The initial exploration period (Stage 1) can be up to four years, which can be extended upon the contractor’s request for additional two years (Stage 2) plus two years (Stage 3).
It appears that the contractor may have the ability to delay development of natural gas and oil by seeking automatic renewals of its production permit until there is an economically viable market for gas. The ambiguity of the Model PSC as to whether this ability to delay is specific to gas or it can also be relied on where the contractor has discovered both oil and gas plays in favour of the contractor, as the provision can easily be interpreted as an option in favour of the contractor. The option remains with the contractor until the 15th year of what should be the production period (i.e. 30 years), at which point the CNPA will have discretion to refuse renewal of the production permit.
The private contractor has a unilateral option to extend the duration of the contract for 5 years after the end of the 30 year production period, if commercial production from the relevant fields remains possible.
Pursuant to the change in law provision of the Model PSC, the risk of change in law is borne by the CNPA, which will be required to amend the contract in favour of the private contractor should any change in law result in a material increase in the financial burden on the contractor.
Title to movable and fixed assets acquired by the contractor during petroleum operations will pass to the CNPA (at no cost) upon notification by the contractor that it no longer requires the assets.

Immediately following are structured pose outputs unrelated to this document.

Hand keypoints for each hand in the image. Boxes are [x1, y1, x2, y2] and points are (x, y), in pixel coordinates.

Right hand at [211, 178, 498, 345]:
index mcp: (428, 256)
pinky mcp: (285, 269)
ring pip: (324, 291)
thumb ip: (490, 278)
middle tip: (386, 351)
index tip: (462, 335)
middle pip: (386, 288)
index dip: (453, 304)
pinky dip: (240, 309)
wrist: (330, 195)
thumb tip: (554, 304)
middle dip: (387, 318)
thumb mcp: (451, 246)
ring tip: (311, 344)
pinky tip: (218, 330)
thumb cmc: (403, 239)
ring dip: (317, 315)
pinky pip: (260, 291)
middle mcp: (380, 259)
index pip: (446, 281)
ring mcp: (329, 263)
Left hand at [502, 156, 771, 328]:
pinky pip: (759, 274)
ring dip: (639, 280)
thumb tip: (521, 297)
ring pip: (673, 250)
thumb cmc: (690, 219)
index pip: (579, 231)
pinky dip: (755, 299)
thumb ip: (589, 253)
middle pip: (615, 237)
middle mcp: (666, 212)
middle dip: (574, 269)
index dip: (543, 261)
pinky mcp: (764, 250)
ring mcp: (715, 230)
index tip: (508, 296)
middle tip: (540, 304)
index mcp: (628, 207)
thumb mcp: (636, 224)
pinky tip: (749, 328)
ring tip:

In conclusion, the Model PSC in Cambodia seems particularly attractive for private contractors, as international oil and gas investors will still benefit – to a certain extent and subject to an increasingly hard negotiation with the Cambodian authorities - of a Model PSC which is a product of the period when it was first developed in the late 1990s, when oil prices were low and there was little international interest in Cambodia’s oil sector.
Prospects for the Future
In terms of the downstream market, there are currently no refineries in Cambodia with the necessary capacity to deal with the significant amounts of oil and gas that could be extracted in the next few years. However, steps have been taken to deal with this issue, and the Cambodian Petroleum Company has entered into a few MoUs with private developers to conduct feasibility studies and look into the various refinery options.
A proper development of the oil and gas regulatory framework, as well as of the regulatory capacities of the CNPA, remains the key element required to ensure competitiveness and transparency in the Cambodian oil and gas market, and to properly safeguard the interests of both investors and consumers.

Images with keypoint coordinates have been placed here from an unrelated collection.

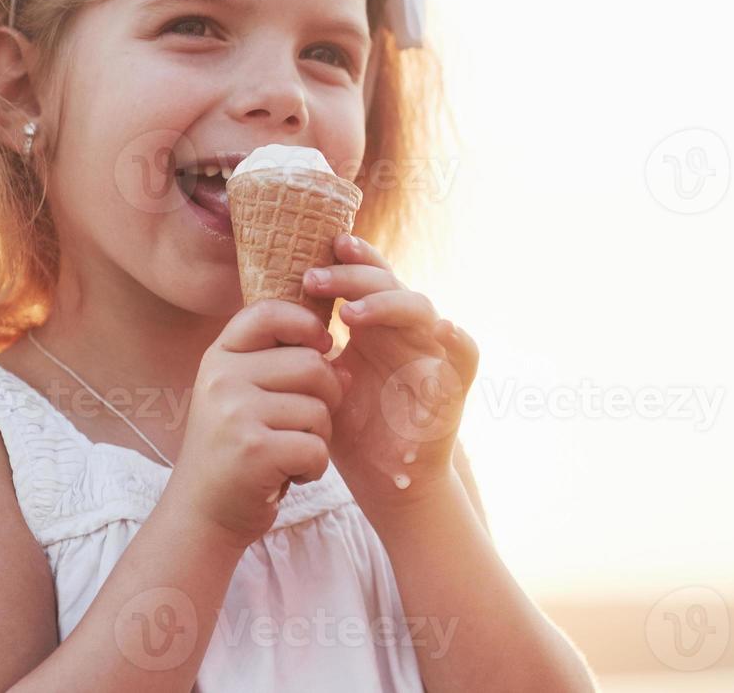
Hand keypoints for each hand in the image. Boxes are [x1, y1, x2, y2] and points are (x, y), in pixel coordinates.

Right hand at [168, 300, 347, 549]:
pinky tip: (290, 476)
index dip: (306, 324)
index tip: (320, 347)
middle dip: (327, 397)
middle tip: (307, 425)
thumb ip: (286, 370)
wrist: (201, 515)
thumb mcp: (245, 397)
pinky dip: (315, 468)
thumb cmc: (235, 451)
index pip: (268, 312)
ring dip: (320, 437)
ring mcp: (235, 413)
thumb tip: (345, 367)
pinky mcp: (254, 450)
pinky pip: (317, 447)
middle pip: (312, 364)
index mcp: (219, 357)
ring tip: (290, 452)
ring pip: (319, 408)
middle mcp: (222, 378)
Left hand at [303, 233, 479, 516]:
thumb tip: (267, 310)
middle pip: (389, 285)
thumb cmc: (353, 431)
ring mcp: (431, 355)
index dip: (350, 260)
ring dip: (386, 304)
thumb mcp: (323, 383)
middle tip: (314, 279)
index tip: (318, 251)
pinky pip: (467, 356)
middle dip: (353, 277)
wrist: (385, 481)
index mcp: (376, 328)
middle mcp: (405, 333)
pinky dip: (460, 340)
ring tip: (349, 312)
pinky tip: (444, 329)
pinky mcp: (453, 387)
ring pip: (421, 310)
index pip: (367, 279)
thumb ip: (308, 349)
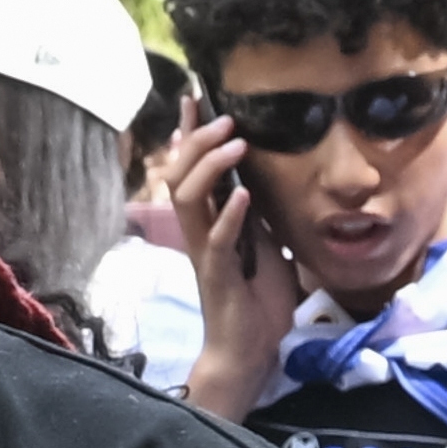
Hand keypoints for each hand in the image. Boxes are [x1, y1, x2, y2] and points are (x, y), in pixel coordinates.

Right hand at [161, 112, 296, 418]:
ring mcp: (205, 252)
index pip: (191, 170)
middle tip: (223, 116)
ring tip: (235, 144)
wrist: (252, 348)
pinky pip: (217, 240)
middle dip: (198, 142)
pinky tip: (243, 194)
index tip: (195, 99)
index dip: (189, 135)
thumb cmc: (259, 300)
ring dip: (211, 168)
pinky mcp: (218, 274)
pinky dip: (230, 214)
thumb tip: (263, 182)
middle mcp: (199, 233)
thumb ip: (258, 216)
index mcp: (210, 224)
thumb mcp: (266, 245)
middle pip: (180, 177)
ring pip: (188, 200)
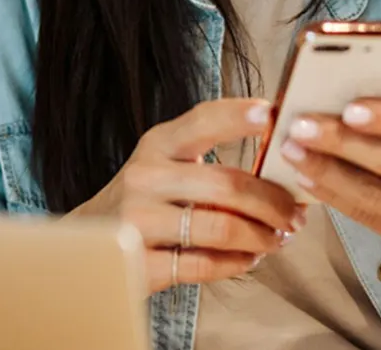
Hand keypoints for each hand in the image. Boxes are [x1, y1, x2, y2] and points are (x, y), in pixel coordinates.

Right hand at [68, 97, 307, 294]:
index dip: (240, 116)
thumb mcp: (164, 162)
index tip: (274, 115)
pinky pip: (204, 265)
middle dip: (273, 202)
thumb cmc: (144, 198)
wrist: (85, 241)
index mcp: (157, 144)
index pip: (203, 120)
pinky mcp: (139, 263)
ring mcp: (138, 222)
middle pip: (227, 184)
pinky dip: (237, 263)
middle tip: (295, 214)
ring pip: (221, 228)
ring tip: (277, 238)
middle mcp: (145, 177)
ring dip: (262, 236)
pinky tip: (248, 258)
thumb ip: (208, 153)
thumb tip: (280, 156)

Many international development agencies and financial institutions have been providing technical and financial support to the Cambodian Government to achieve this objective, and a new and complete legal framework for the management of oil and gas resources is now in the making. The new law is yet to be promulgated, but it is envisaged (according to the CNPA) to “enhance Cambodia’s petroleum legislative framework for exploration, development and production operations to international standards”.

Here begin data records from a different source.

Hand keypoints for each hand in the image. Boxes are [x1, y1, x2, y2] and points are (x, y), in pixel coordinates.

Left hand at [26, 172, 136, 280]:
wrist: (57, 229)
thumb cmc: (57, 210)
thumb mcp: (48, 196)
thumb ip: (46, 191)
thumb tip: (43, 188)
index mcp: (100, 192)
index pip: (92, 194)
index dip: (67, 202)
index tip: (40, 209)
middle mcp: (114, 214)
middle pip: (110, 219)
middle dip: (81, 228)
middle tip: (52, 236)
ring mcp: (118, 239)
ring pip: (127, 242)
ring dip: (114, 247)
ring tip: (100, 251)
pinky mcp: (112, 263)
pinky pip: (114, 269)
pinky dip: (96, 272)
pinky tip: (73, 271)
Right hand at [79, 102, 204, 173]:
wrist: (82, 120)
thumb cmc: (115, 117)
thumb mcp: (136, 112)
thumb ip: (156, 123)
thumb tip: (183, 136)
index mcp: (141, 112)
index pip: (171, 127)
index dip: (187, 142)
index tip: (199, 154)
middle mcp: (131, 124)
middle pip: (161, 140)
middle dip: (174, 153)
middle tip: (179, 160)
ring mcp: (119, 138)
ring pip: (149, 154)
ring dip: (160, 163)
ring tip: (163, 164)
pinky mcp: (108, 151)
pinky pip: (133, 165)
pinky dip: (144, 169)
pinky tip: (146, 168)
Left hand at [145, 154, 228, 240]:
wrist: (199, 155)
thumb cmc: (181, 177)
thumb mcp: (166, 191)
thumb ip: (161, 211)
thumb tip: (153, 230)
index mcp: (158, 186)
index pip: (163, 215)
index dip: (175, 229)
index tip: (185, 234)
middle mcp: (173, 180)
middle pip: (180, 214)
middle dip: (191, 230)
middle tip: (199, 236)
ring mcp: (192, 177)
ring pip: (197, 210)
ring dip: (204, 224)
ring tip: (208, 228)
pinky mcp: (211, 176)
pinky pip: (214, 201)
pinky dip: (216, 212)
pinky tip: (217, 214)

Although Cambodia’s oil and gas industry is still young, and the first agreement for commercial extraction is yet to be signed, the sector holds considerable promise for both potential investors and the Cambodian Government. A proper development of the legal and regulatory framework will be crucial to fulfil that promise, to meet the expectations of the international oil and gas industry and, as stated by Prime Minister Hun Sen, to “make sure that oil is a blessing but not a curse”.